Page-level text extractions

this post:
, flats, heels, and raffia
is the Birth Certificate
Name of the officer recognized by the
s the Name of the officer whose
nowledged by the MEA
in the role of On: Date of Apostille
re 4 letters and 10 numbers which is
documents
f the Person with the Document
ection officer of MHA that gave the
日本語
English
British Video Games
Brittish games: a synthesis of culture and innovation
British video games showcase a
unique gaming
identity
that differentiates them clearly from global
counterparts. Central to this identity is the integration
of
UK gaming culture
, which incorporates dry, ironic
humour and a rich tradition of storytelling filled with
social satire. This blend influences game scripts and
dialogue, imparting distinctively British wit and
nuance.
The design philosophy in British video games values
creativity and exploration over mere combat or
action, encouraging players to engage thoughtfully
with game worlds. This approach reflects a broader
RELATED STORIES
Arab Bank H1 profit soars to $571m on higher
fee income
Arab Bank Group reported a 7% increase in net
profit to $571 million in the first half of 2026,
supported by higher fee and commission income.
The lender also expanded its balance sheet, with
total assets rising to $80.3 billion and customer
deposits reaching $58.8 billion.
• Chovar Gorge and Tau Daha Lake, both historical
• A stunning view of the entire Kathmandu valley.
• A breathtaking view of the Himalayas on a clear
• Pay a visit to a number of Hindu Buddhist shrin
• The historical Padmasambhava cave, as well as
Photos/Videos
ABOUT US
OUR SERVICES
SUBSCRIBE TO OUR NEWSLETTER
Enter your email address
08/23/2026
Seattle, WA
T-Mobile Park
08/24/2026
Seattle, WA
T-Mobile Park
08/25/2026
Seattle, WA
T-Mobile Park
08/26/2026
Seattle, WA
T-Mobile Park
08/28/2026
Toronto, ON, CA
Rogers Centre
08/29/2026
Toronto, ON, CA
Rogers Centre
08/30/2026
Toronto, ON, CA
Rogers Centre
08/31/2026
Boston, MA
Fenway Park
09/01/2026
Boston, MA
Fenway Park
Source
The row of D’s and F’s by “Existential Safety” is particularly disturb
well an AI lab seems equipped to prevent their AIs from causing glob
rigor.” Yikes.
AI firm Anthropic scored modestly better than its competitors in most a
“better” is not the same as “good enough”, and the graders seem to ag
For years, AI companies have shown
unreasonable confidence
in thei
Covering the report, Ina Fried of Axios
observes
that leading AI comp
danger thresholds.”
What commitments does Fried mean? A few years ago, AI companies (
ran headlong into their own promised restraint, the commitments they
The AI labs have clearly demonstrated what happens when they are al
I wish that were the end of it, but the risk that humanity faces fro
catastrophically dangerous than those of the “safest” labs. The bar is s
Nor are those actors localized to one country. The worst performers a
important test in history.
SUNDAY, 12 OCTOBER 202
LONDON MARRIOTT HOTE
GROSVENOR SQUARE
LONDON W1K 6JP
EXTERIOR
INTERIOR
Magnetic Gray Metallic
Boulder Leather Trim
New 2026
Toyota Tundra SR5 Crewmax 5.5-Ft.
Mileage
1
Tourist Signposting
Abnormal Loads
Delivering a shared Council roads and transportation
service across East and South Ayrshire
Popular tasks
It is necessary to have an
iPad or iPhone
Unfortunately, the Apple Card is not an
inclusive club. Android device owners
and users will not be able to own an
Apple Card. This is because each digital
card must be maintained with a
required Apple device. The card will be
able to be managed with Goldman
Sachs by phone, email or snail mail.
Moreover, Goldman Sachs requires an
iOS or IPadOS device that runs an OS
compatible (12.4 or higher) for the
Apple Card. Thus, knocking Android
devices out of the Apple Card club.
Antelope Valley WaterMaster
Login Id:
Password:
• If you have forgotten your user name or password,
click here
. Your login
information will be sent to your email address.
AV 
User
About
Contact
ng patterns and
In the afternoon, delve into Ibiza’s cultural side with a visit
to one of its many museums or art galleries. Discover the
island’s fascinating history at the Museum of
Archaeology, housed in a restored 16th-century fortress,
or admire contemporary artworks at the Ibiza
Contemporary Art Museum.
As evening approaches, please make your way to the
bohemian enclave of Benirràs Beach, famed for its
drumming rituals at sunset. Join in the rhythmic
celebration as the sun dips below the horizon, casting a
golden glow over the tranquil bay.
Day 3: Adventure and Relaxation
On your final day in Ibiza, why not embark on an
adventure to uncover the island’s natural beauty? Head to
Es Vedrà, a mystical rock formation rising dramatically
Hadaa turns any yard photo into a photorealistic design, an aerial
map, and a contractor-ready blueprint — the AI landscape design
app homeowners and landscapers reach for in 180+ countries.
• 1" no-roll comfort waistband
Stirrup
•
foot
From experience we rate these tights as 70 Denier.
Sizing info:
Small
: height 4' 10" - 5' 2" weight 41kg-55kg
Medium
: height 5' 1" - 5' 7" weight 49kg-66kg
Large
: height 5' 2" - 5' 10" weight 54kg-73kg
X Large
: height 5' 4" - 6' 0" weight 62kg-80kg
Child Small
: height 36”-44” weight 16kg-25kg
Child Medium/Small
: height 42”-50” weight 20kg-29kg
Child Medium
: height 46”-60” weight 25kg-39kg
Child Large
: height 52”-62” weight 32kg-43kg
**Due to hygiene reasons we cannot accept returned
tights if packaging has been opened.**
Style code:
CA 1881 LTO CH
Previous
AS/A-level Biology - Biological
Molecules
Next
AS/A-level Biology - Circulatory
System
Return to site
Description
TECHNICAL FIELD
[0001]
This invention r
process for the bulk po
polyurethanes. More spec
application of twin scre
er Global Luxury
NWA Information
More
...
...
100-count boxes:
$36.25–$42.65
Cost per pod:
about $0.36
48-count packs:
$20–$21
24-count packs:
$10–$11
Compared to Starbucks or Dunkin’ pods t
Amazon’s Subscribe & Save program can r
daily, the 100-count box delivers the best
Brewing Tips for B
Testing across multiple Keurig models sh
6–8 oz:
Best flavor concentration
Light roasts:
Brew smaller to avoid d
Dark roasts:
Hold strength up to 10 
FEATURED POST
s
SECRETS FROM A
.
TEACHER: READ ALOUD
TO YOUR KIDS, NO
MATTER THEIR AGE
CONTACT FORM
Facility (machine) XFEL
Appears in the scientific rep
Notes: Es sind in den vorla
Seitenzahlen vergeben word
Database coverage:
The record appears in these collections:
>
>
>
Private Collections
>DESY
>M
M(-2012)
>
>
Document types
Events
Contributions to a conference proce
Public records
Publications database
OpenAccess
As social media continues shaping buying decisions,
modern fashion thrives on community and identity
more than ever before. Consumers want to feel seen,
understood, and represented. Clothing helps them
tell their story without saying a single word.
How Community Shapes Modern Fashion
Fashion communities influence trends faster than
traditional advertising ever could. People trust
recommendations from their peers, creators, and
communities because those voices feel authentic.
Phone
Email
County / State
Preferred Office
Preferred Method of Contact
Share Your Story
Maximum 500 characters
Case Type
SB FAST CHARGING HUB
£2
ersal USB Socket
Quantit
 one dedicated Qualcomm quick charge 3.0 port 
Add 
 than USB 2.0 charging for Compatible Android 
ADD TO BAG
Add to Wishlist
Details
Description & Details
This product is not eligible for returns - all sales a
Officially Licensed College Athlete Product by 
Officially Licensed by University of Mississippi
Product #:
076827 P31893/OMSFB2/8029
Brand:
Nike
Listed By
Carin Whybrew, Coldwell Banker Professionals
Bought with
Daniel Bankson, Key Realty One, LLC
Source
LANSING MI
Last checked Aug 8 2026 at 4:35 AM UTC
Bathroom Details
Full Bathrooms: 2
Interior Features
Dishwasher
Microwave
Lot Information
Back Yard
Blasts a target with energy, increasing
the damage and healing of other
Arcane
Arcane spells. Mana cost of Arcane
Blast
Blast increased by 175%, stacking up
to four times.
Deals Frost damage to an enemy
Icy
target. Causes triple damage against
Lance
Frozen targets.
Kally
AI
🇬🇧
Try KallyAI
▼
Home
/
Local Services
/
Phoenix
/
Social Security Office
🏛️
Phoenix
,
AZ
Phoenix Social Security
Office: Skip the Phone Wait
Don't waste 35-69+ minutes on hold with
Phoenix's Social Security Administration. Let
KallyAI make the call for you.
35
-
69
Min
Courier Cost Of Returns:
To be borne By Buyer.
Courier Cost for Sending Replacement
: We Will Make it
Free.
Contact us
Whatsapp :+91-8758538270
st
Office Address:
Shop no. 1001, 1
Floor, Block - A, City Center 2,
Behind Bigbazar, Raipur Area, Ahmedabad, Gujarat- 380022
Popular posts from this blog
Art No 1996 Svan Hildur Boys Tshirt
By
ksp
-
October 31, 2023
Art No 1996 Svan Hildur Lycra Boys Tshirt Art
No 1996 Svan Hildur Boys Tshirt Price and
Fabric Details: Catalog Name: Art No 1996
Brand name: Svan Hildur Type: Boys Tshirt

* Task to complete: Each line of the data that holds "Tshirt" should be reported.

* Answer space:
Art No 1996 Svan Hildur Boys Tshirt
Art No 1996 Svan Hildur Lycra Boys Tshirt Art
No 1996 Svan Hildur Boys Tshirt Price and
Brand name: Svan Hildur Type: Boys Tshirt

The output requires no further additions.